Opposite Function of ERα and ERβ in Controlling 17β-Estradiol-mediated Osteogenesis in Osteoblasts

Estrogen receptor plays critical roles in osteogenesis but the underlying mechanism remains unclear. In order to determine the effect of ERα and ERβ on several critical factors in regulating osteogenesis in human osteoblasts. Cell based assy, RT-PCR and immunoblot analyses were used in the research. Both RT-PCR and immunoblot showed that gene expression of OPG, MBP2, TGF-β, RUNX2, IGF-1 was significantly reduced while expression of RANKL was drastically increased after shRNA-based depletion of ERα in MG-63 osteoblasts. Surprisingly, 17β-estradiol (E2) treatment led to remarkably reduced RANKL compared with that in E2 untreated cells. In contrast, ERβ plays an opposite role in regulating gene expression of OPG, MBP2, TGF-β, RUNX2, IGF-1 and RANKL. However, double depletion of ERα and ERβ could not rescue the gene expression of these factors in vitro. Our results provide a novel mechanism of estrogen receptor in controlling osteogenesis in human cells as well as a potential clinic therapeutic target in human osteoporosis.

Introduction

Osteoporosis is a systemic disease characterized by osteopenia, bone microstructure degeneration, increased bone fragility and prone to fracture. The occurrence of osteoporosis is closely correlated with the destruction of the dynamic balance between bone formation and resorption 1, 2. Osteoblasts not only promote bone formation but also suppress bone resorption via talking to osteoclasts (3). Previous studies revealed that the level of estrogen decreases with the development of osteoporosis and hormone replacement therapy is an important therapeutic strategy for postmenopausal osteoporosis 4, 5. It has been considered that estrogen exerted a protective effect mainly through inhibition of bone resorption. However, increasing studies indicate that estrogen plays an important role in the osteogenesis of osteoblasts (6).

Estrogen has a direct inhibitory effect on activated osteoclasts and also acts directly on osteoblasts to stimulate its activity, inhibiting bone decalcification and increasing bone mass to reduce the incidence of osteoporosis and fractures. The effects of estrogen on osteoblasts are dependent on its binding to the estrogen receptor ERα or/and ERβ in osteoblasts and regulation of the related signaling pathway and functional gene 7, 8. Studies imply that the specific roles and its potential regulatory mechanisms of ERα and ERβ in estrogen regulation of bone metabolism are implicated and remain unclear 9, 10, 11.

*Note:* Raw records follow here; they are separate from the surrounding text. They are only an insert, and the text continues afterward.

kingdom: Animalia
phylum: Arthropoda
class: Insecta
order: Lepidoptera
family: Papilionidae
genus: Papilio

Studies indicate that bone formation and resorption are associated with OPG/RANKL/RANK, BMP2/Smads/Runx2/Osterix, IGF/IRS/PI3K/Akt, TGF-β1, Wnt signaling pathway, etc. 12, 13, 14, 15. OPG/RANKL/RANK signaling system is involved in osteoblast suppression of bone resorption in osteoclasts (16). Bone morphogenetic protein 2 (BMP2) is one of the most important extracellular signal molecules in induction of osteoblast differentiation and promotion of bone formation. BMP2 can up-regulate multiple genes including transcription factor Smads, Msx2, Runx2 (17), etc. BMP2 induces the expression of Runx2 via activation of Smads. Runx2 is expressed in osteoblasts, osteoblastic precursor, and chondrocyte precursor and serves as a crucial regulator in osteoblastic differentiation and bone development 18, 19. Osterix belongs to the special protein transcription family, which is the special transcription factor of osteoblasts and plays an irreplaceable role in bone development and osteoblast genesis 13, 20. BMP2 can induce the expression of Osterix by up-regulation of Runx2 and Msx2 during osteoblasts differentiation (21). In addition, Runx2 is a downstream signaling molecule of TGF-β1 and involves TGF-β1 induction of osteoblast differentiation (22). It suggests that up-regulation of OPG, BMP2, TGF-β1, Runx2, IGF-1 and down-regulation of RANKL may promote osteogenesis. Thus, it is necessary to clarify the effects of ERα and ERβ stimulated by estrogen on those important signaling molecules.

In the present study, ERα and ERβ were knocked down alone or together in human osteoblast MG-63 cells. The effects of 17β-estradiol (E2) on the cell cycle and expressions of OPG, RANKL, IGF-1, BMP2, TGF-β1 and Runx2 in those cell models were investigated. Our results provided valuable insight into the special roles and its mechanisms of ERα and ERβ in estrogen regulation of osteoblast function.